Collection entries
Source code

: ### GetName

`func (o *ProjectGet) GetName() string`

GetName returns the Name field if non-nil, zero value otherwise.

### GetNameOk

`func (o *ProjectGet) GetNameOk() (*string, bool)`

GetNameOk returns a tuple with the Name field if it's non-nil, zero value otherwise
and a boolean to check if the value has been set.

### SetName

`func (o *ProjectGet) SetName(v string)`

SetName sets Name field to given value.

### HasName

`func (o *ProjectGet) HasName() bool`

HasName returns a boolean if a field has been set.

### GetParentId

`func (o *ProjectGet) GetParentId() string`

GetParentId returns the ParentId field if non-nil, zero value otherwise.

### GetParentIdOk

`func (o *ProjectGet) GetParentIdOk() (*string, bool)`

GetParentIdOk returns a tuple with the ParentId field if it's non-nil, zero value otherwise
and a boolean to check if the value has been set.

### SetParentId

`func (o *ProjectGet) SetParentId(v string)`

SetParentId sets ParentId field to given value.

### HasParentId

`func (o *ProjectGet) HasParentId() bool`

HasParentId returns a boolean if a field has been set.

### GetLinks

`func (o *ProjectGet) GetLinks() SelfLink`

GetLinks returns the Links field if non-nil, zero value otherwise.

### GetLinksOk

* Exercise details *
For each line in the data above that contains the string "ProjectGet", extract the line.

* Task answer *
`func (o *ProjectGet) GetName() string`
`func (o *ProjectGet) GetNameOk() (*string, bool)`
`func (o *ProjectGet) SetName(v string)`
`func (o *ProjectGet) HasName() bool`
`func (o *ProjectGet) GetParentId() string`
`func (o *ProjectGet) GetParentIdOk() (*string, bool)`
`func (o *ProjectGet) SetParentId(v string)`
`func (o *ProjectGet) HasParentId() bool`
`func (o *ProjectGet) GetLinks() SelfLink`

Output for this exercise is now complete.